Assignment: For the word "HackaMol", give the number of lines in these entries that contain it, with nothing else.

::: Information provided

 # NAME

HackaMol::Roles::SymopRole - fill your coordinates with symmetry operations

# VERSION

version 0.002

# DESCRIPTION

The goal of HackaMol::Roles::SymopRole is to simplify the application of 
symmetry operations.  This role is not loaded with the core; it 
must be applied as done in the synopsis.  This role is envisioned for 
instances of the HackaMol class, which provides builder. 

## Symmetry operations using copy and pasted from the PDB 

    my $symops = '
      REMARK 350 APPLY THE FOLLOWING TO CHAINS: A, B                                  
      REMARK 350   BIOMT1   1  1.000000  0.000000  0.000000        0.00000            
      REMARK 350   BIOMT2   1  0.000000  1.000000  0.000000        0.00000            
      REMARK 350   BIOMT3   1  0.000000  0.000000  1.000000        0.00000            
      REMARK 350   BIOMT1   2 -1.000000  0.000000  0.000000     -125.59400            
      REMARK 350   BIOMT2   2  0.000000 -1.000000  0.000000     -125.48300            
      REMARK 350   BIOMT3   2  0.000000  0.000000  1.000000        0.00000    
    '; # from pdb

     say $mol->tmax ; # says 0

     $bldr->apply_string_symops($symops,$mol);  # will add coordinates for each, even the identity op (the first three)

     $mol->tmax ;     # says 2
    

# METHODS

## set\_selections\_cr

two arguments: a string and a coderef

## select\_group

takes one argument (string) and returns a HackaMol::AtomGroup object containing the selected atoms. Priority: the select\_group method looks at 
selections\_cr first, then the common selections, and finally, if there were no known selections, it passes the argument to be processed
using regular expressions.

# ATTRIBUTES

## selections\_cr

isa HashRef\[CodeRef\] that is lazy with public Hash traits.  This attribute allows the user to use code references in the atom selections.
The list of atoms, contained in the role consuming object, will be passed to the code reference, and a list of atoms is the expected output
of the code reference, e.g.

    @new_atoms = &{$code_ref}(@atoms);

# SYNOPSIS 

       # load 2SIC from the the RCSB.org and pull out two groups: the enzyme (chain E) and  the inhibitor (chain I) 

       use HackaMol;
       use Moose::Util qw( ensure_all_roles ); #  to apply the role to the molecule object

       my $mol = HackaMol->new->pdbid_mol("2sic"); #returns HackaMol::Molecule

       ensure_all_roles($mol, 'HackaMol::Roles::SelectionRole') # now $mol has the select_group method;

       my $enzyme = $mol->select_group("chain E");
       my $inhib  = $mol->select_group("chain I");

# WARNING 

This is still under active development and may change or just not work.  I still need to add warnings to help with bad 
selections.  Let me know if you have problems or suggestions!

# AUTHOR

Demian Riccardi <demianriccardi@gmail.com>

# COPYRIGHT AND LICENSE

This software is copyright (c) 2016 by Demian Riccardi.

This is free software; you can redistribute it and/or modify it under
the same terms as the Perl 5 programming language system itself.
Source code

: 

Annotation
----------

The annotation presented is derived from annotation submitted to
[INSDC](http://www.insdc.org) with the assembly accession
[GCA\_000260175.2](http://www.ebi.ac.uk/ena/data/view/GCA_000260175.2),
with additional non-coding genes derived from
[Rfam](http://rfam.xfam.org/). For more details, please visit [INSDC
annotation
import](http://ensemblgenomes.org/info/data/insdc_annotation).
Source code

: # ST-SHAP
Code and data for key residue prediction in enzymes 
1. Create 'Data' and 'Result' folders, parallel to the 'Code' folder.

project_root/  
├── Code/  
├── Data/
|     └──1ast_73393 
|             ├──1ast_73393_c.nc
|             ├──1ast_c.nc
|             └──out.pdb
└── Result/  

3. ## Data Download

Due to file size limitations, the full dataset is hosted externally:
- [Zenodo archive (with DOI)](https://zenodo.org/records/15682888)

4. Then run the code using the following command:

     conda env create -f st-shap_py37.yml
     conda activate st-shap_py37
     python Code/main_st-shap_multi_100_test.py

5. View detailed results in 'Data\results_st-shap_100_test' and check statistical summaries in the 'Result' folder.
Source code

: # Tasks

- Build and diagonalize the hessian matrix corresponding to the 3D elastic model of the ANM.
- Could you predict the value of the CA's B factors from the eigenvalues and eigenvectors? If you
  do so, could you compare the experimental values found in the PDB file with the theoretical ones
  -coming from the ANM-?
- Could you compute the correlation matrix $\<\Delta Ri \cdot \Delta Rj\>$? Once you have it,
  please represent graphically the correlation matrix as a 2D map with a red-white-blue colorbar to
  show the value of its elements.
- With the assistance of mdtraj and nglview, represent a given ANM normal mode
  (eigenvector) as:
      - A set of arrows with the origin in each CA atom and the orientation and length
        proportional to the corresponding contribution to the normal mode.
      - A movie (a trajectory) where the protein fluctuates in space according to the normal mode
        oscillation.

::::::

Answer to this task: 7